Single by Khalid and Kane Brown

from the EP Suncity
- Released: January 11, 2019
- Genre: R&B
- Length: 3:31
- Label: RCA
- Songwriters: Khalid Robinson; Ryan Vojtesak; Jamil Chammas;
- Producers: Charlie Handsome; Digi; Denis Kosiak;

Khalid singles chronology
| "Better" (2018) | "Saturday Nights" (2019) | "Talk" (2019) |

Kane Brown singles chronology
| "Good as You" (2019) | "Saturday Nights" (2019) | "One Thing Right" (2019) |

Music video
- "Saturday Nights" (Remix) on YouTube

= Saturday Nights (Khalid song) =

"Saturday Nights" is a song by American singer Khalid from his 2018 EP Suncity.

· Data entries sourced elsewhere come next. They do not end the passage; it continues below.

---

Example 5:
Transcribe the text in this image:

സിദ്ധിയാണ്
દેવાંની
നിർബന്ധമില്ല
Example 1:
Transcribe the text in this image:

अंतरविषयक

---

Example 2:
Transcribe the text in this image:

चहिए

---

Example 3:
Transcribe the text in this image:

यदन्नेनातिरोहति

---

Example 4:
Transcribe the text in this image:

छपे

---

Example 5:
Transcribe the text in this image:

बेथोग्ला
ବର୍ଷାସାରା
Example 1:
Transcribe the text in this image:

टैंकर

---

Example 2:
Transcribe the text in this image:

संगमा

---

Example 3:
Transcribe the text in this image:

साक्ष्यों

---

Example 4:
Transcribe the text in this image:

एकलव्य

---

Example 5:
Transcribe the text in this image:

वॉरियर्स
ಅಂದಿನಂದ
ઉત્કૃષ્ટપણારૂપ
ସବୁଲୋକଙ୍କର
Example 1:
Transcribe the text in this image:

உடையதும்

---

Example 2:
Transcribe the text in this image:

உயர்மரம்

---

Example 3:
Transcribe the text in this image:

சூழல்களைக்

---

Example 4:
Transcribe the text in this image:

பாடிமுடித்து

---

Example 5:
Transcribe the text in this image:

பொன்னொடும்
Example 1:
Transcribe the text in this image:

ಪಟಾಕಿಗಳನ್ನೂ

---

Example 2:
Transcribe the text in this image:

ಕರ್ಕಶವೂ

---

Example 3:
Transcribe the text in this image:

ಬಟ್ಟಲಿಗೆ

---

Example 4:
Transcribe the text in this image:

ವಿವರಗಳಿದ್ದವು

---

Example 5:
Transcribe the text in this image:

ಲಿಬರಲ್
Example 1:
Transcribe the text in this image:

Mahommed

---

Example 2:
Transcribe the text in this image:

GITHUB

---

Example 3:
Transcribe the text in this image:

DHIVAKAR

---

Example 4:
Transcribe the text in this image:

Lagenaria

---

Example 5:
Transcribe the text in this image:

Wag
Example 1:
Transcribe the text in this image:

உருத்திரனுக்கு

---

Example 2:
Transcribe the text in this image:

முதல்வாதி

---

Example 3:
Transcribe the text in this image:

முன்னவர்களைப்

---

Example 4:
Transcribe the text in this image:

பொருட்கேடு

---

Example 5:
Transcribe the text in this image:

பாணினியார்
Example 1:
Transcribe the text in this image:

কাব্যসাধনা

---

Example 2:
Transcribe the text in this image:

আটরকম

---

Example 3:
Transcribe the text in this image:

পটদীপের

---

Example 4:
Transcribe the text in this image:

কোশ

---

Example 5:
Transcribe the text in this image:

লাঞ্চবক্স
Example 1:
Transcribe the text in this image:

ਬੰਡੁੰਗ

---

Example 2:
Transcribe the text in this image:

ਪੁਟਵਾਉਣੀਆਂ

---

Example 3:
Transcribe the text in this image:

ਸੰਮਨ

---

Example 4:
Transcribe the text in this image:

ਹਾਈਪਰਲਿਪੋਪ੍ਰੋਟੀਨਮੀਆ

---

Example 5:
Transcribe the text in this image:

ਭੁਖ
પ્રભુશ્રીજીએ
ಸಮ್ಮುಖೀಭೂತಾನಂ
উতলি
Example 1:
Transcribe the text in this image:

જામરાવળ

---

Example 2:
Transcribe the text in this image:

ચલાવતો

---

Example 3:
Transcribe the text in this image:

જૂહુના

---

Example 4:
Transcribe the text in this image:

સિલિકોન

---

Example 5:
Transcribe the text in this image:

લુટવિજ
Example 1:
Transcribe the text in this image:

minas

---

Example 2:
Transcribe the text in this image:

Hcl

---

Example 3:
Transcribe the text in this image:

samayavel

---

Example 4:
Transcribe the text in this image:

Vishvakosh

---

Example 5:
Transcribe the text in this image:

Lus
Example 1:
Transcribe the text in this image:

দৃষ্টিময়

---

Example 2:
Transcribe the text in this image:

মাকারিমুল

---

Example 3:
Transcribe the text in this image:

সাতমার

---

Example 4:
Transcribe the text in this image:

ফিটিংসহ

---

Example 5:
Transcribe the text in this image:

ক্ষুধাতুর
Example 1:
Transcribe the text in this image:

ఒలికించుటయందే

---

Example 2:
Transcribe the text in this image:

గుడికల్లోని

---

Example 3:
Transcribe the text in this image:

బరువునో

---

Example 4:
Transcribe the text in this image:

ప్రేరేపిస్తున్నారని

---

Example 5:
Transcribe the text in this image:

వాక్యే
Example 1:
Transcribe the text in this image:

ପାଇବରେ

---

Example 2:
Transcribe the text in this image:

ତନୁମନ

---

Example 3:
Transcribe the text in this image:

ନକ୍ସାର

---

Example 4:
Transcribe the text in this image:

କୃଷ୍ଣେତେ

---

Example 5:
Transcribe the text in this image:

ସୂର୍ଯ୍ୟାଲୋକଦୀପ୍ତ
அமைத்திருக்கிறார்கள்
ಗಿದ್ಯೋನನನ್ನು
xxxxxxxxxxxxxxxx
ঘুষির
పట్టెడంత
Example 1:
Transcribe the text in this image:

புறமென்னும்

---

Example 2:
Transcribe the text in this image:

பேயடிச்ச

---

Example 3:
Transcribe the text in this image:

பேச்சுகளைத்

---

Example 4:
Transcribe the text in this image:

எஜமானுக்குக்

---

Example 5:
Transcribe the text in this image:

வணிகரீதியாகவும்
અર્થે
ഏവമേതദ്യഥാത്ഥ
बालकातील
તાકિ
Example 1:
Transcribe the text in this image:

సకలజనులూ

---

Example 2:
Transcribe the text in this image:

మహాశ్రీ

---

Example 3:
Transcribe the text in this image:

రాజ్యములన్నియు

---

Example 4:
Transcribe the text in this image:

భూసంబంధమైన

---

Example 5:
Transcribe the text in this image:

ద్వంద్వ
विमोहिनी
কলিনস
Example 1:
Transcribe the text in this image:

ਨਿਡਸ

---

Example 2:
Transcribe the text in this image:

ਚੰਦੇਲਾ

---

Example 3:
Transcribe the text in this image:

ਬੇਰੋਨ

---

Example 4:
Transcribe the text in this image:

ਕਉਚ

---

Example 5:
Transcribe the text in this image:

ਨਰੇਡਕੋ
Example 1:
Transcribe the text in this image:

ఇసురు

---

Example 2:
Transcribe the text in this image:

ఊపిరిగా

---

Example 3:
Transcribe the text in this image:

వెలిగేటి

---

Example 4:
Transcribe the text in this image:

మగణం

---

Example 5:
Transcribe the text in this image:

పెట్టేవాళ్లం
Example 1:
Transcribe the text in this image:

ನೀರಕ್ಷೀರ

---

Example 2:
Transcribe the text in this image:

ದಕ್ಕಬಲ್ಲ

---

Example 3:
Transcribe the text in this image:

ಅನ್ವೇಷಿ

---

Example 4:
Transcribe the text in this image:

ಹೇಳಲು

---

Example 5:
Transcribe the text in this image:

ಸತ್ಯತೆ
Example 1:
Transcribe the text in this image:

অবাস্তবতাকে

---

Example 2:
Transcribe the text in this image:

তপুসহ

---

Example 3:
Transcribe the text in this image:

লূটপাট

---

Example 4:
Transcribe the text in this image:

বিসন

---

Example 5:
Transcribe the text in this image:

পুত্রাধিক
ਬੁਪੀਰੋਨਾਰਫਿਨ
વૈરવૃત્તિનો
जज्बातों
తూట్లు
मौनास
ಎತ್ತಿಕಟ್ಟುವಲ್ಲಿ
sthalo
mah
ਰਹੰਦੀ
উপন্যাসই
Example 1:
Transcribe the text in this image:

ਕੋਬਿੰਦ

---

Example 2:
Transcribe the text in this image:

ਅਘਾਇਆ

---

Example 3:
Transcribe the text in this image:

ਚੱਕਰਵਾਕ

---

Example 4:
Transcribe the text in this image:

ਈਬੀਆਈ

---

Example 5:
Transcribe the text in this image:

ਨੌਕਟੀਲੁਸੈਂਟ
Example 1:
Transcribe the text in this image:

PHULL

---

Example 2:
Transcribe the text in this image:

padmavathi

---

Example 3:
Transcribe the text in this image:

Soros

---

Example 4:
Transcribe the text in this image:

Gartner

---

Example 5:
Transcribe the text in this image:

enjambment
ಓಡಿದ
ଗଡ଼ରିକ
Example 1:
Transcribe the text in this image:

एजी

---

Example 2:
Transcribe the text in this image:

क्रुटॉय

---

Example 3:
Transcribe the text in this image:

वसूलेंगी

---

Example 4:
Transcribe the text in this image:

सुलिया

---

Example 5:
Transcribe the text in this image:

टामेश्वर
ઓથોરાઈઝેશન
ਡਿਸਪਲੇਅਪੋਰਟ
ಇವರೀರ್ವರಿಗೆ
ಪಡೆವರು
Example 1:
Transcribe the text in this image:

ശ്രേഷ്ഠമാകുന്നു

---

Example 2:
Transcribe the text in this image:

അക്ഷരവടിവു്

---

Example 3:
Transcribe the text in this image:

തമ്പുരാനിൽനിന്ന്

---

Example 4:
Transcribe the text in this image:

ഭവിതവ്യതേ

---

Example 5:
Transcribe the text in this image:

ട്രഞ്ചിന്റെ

The original solo version charted as a song from the EP upon its release in October 2018, then was released as a single in a remix version with fellow American singer Kane Brown on January 11, 2019. The remix reached a peak of number 57 on the US Billboard Hot 100 in January 2019. The song was later included as a bonus track on his second album, Free Spirit, and the remix was included on the Japanese deluxe edition of the album.

==Charts==
===Original version===
====Weekly charts====

| Chart (2018–19) | Peak position |
|---|---|
| Australia (ARIA) | 27 |
| Belgium (Ultratip Bubbling Under Flanders) | 2 |
| Czech Republic Singles Digital (ČNS IFPI) | 46 |
| Denmark (Tracklisten) | 30 |
| Germany (GfK) | 91 |
| Ireland (IRMA) | 9 |
| Netherlands (Single Top 100) | 61 |
| New Zealand (Recorded Music NZ) | 8 |
| Norway (VG-lista) | 30 |
| Portugal (AFP) | 20 |
| Slovakia Singles Digital (ČNS IFPI) | 41 |
| Sweden (Sverigetopplistan) | 77 |
| Switzerland (Schweizer Hitparade) | 68 |
| UK Singles (Official Charts) | 31 |

====Year-end charts====

| Chart (2019) | Position |
|---|---|
| Australia (ARIA) | 70 |
| Ireland (IRMA) | 49 |
| New Zealand (Recorded Music NZ) | 17 |
| Portugal (AFP) | 130 |
| US Rolling Stone Top 100 | 77 |

===Remix===

====Weekly charts====

| Chart (2019) | Peak position |
|---|---|
| Canada Hot 100 (Billboard) | 31 |
| US Billboard Hot 100 | 57 |
| US Adult Pop Airplay (Billboard) | 38 |
| US Hot R&B/Hip-Hop Songs (Billboard) | 21 |

====Year-end charts====

| Chart (2019) | Position |
|---|---|
| Canada (Canadian Hot 100) | 72 |
| US Hot R&B/Hip-Hop Songs (Billboard) | 70 |

==Certifications==

| Region | Certification | Certified units/sales |
| Australia (ARIA) | 2× Platinum | 140,000^{‡} |
| Austria (IFPI Austria) | Gold | 15,000^{‡} |
| Brazil (Pro-Música Brasil) | Platinum | 40,000^{‡} |
| Canada (Music Canada) | 6× Platinum | 480,000^{‡} |
| Denmark (IFPI Danmark) | Platinum | 90,000^{‡} |
| New Zealand (RMNZ) | 4× Platinum | 120,000^{‡} |
| Portugal (AFP) | Gold | 5,000^{‡} |
| Switzerland (IFPI Switzerland) | Gold | 10,000^{‡} |
| United Kingdom (BPI) | Platinum | 600,000^{‡} |
| United States (RIAA) | 4× Platinum | 4,000,000^{‡} |
^{‡} Sales+streaming figures based on certification alone.